The finds attest to a rich, diverse and complex way of life, as well as to the harsh climatic conditions that prevailed in the region hundreds and thousands of years ago.”
The conditions of the region remain challenging to this day. Some 50 miles of caves have been surveyed within the operation, including very remote and inaccessible hollows. Drones and mountain equipment have been deployed; about half of the area is still to be explored.
The skeleton, which probably belonged to a child aged 6-12, was wrapped in a cloth and mummified.
“On moving two flat stones, we discovered a shallow pit intentionally dug beneath them, containing a skeleton of a child placed in the fetal position,” IAA prehistorian Ronit Lupu explained.
“It was obvious that whoever buried the child had wrapped him up and pushed the edges of the cloth beneath him, just as a parent covers his child in a blanket,” she said. The child’s skeleton and the cloth wrapping were remarkably well preserved, and because of the climatic conditions in the cave, a process of natural mummification had taken place, the skin, tendons, and even the hair were partially preserved, despite the passage of time.”
Western Wall Notes Cleaned Out Ahead Of Passover
The notes that had been placed in the Western Wall over the last six months were cleaned out on Tuesday (16th) ahead of the Passover holiday which will begin next weekend on Friday evening, March 27.

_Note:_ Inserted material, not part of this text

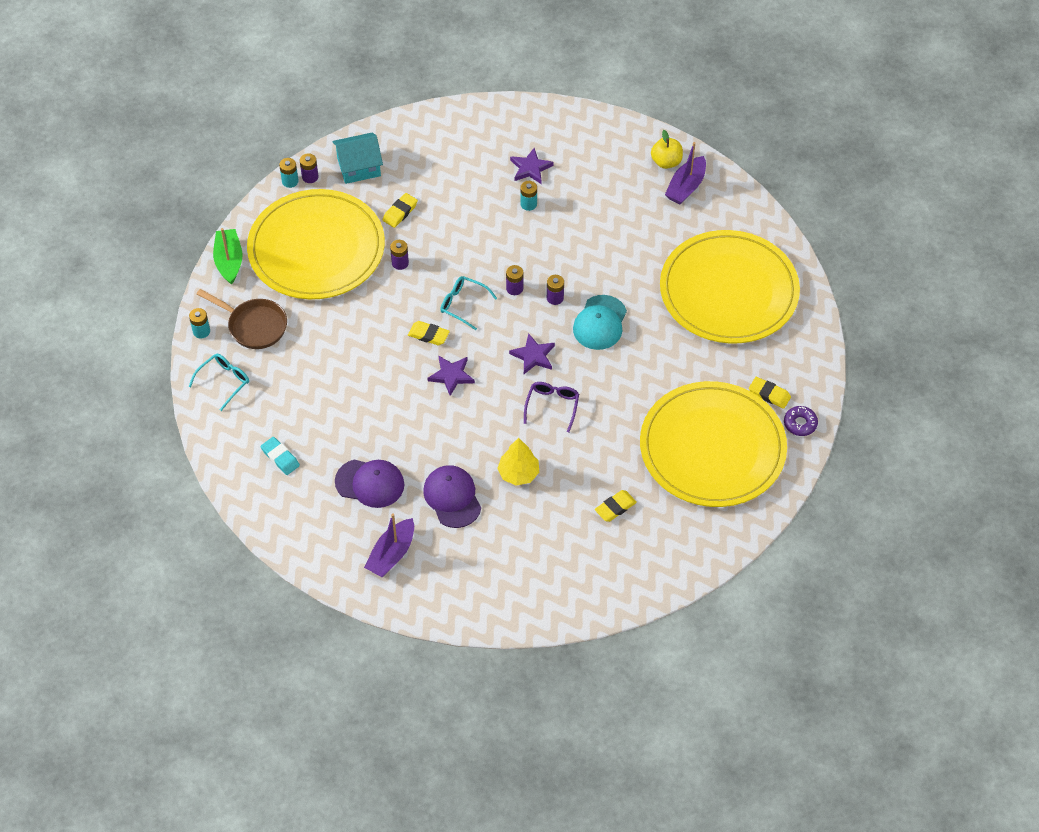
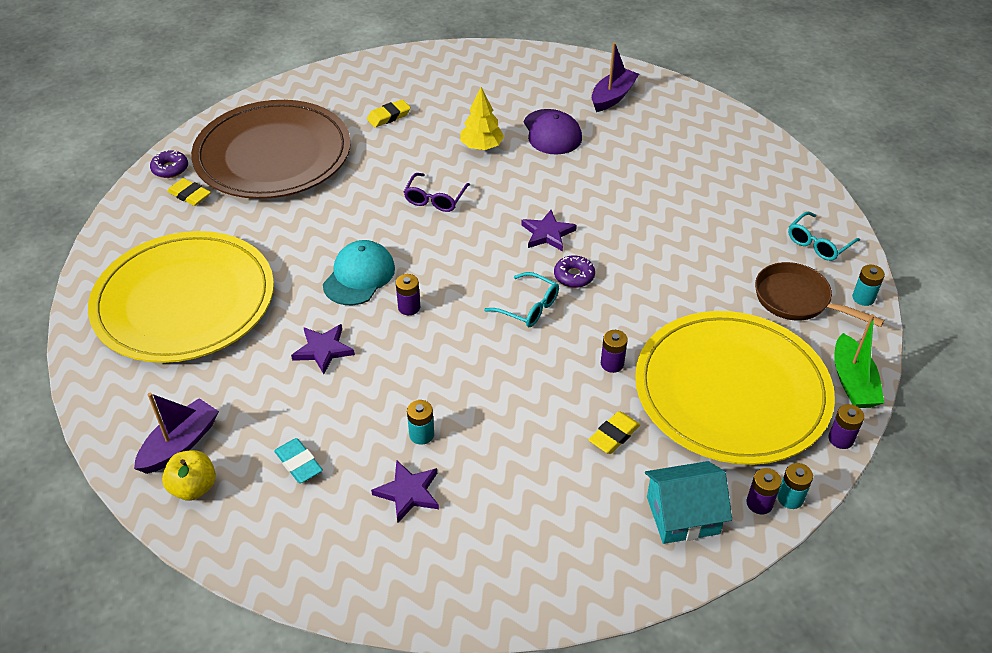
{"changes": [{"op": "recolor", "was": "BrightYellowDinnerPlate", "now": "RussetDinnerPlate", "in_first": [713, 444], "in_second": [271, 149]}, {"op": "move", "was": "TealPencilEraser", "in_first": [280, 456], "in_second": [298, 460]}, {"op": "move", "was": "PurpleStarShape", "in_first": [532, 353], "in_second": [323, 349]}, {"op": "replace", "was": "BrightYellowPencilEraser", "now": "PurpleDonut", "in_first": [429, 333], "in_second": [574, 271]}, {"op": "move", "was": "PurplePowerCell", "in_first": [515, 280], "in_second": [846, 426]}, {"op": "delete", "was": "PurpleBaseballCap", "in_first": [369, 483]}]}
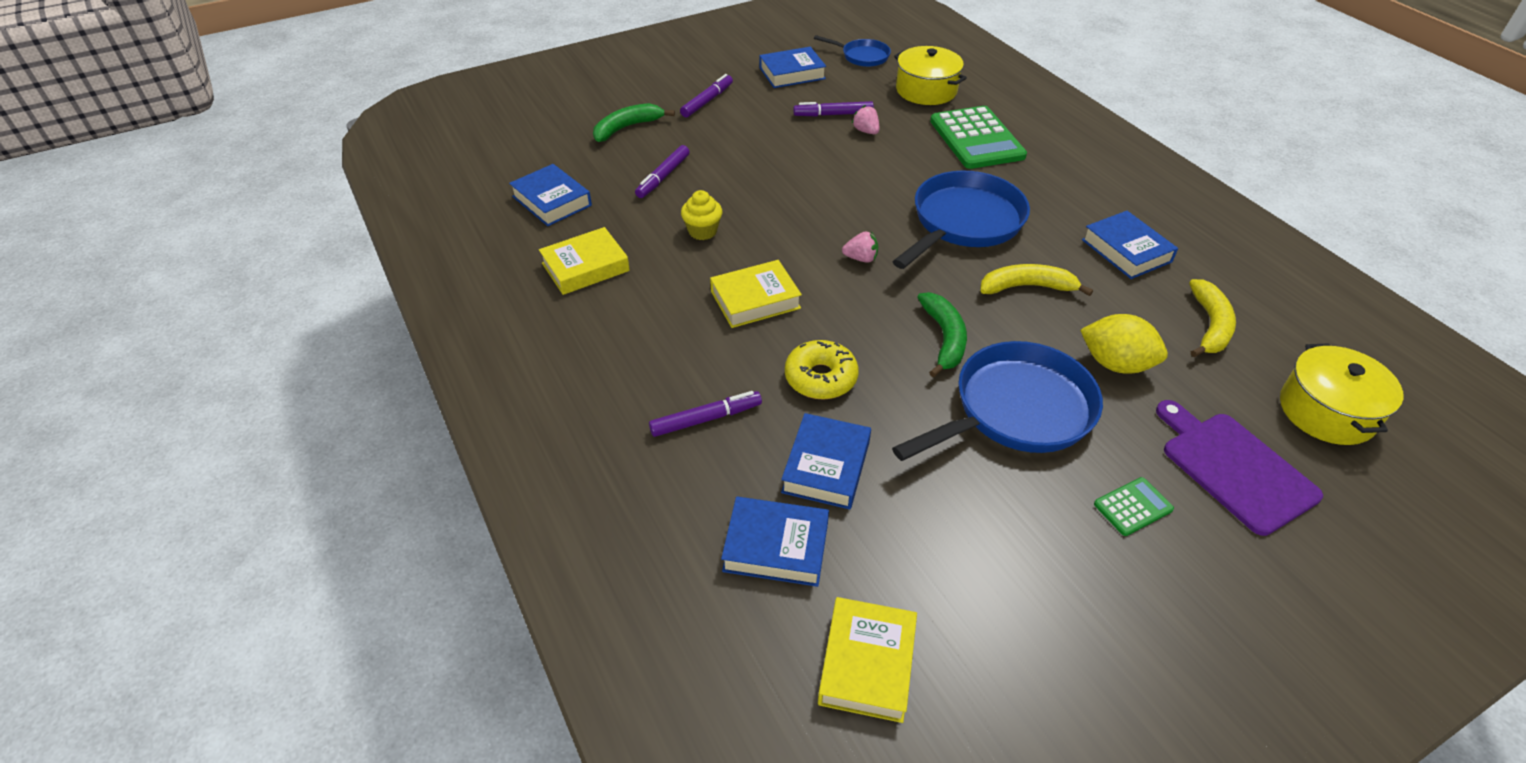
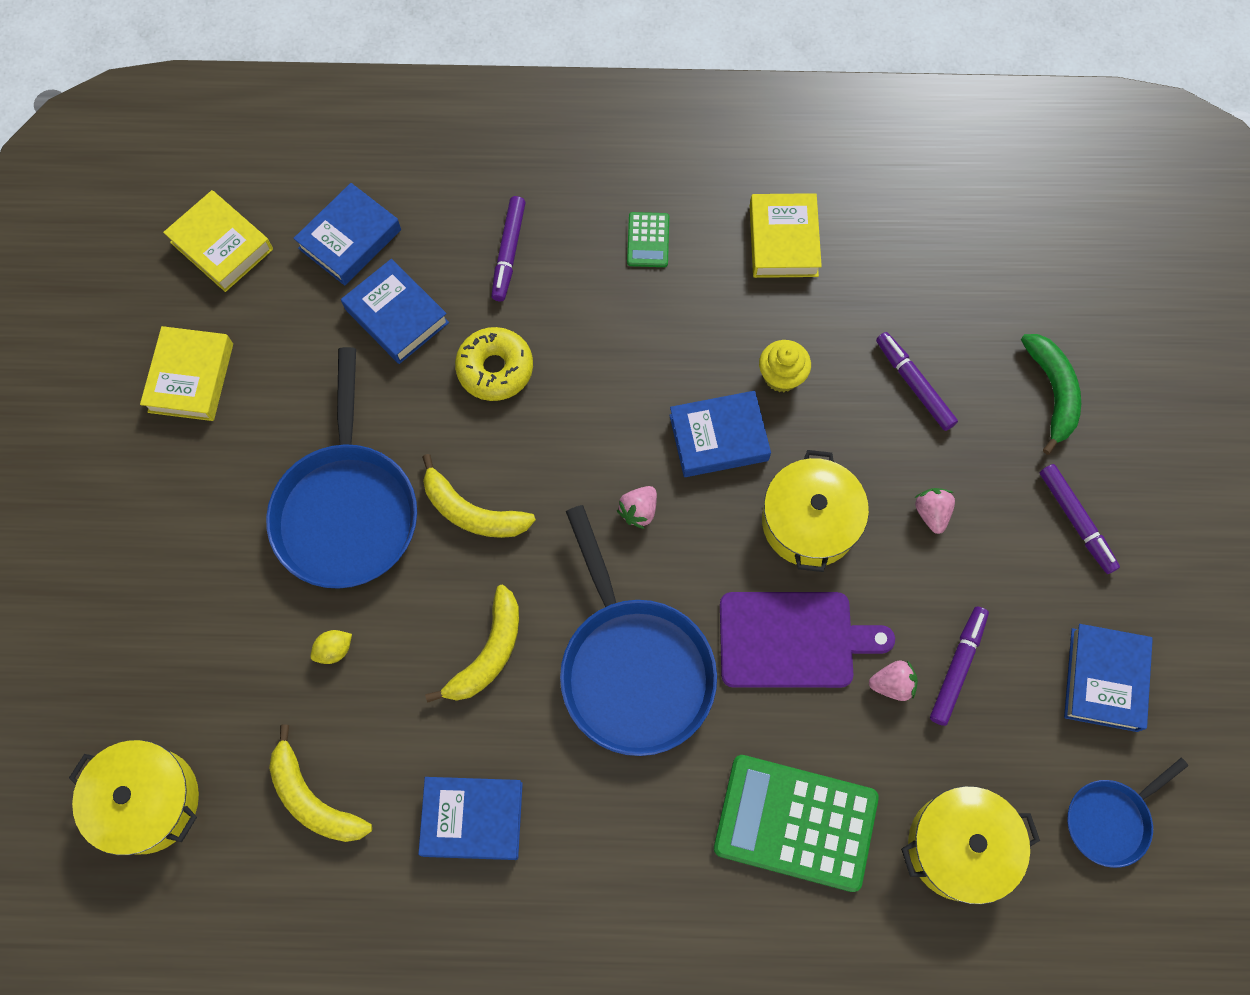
{"changes": [{"op": "move", "was": "BrightYellowHardcover", "in_first": [756, 294], "in_second": [186, 373]}, {"op": "resize", "was": "BrightYellowCitrusFruit", "in_first": [1124, 344], "in_second": [331, 647], "ratio": 0.48}, {"op": "recolor", "was": "LeafGreenBanana", "now": "BrightYellowBanana", "in_first": [942, 334], "in_second": [479, 496]}, {"op": "move", "was": "LeafGreenAddingMachine", "in_first": [1134, 506], "in_second": [648, 239]}, {"op": "move", "was": "RoyalBlueHardcover", "in_first": [550, 195], "in_second": [720, 434]}, {"op": "move", "was": "PurpleCuttingBoard", "in_first": [1239, 468], "in_second": [807, 640]}, {"op": "insert", "now": "BrightYellowCookingPot", "in_second": [815, 511]}, {"op": "insert", "now": "RosePinkToyStrawberry", "in_second": [935, 511]}]}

The notes will be transferred to the Mount of Olives where they will be buried with religious texts that need to be buried as well.
The notes placed in the cracks of the Western Wall are cleared out twice a year: before Passover and before Rosh Hashanah.
“This year, more than any year in the past, we received tens of hundreds of thousands of notes that came from all over the world, that came from both Jews and non-Jews who could not get here to the Western Wall, because of the coronavirus,” said Rabbi Shmuel Rabinowitz, Rabbi of the Western Wall and the Holy Sites of Israel.
He said “the notes were ones of prayer that this plague would end and the plaza of the Western Wall would be as in the past, full of worshipers: people that come here to wail and pray at the site of the gates of heaven.”
South Africa’s Chief Justice Refuses To Back Down From Pro-Israel Comments
On Sunday (14th), the Chief Justice of South Africa reiterated that he will not back down from comments made previously in which he spoke of his “love” for Israel, and attacked his country’s antagonistic behavior toward the Jewish State.
On March 5, the South African Judicial Conduct Committee (JCC), which investigates complaints made against judges, conducted an investigation into Chief Justice Mogoeng Mogoeng’s pro-Israel statements which were said during an online conference in June 2020 where other speakers included South Africa’s Chief Rabbi Warren Goldstein.
The JCC ruled that Mogoeng was guilty of four counts of misconduct, and that he must publicly apologize for his pro-Israel beliefs.
During the talk with Rabbi Goldstein in which the judge spoke of his support for Israel, Mogoeng criticized South Africa’s government for its hypocrisy in continuing to have ties with the country’s former colonial rulers while maligning Israel and falsely accusing it of being an “apartheid state.”
Mogoeng is appealing the ruling by the JCC. He said during a recent virtual Thanksgiving service that his statements, which also spoke of working for peace in the Middle East, did not contradict any South African government policies.
“If I get to the point where there is a judgment that says ‘Mogoeng you must say you hate Israel and the Jews,’ I would rather cease to be chief justice, than to do it. If I get to the point where they say ‘Mogoeng you must say you hate the Palestinians,’ I would rather cease to be chief justice than to do it, because my God has instructed me to love and not to hate,” he said.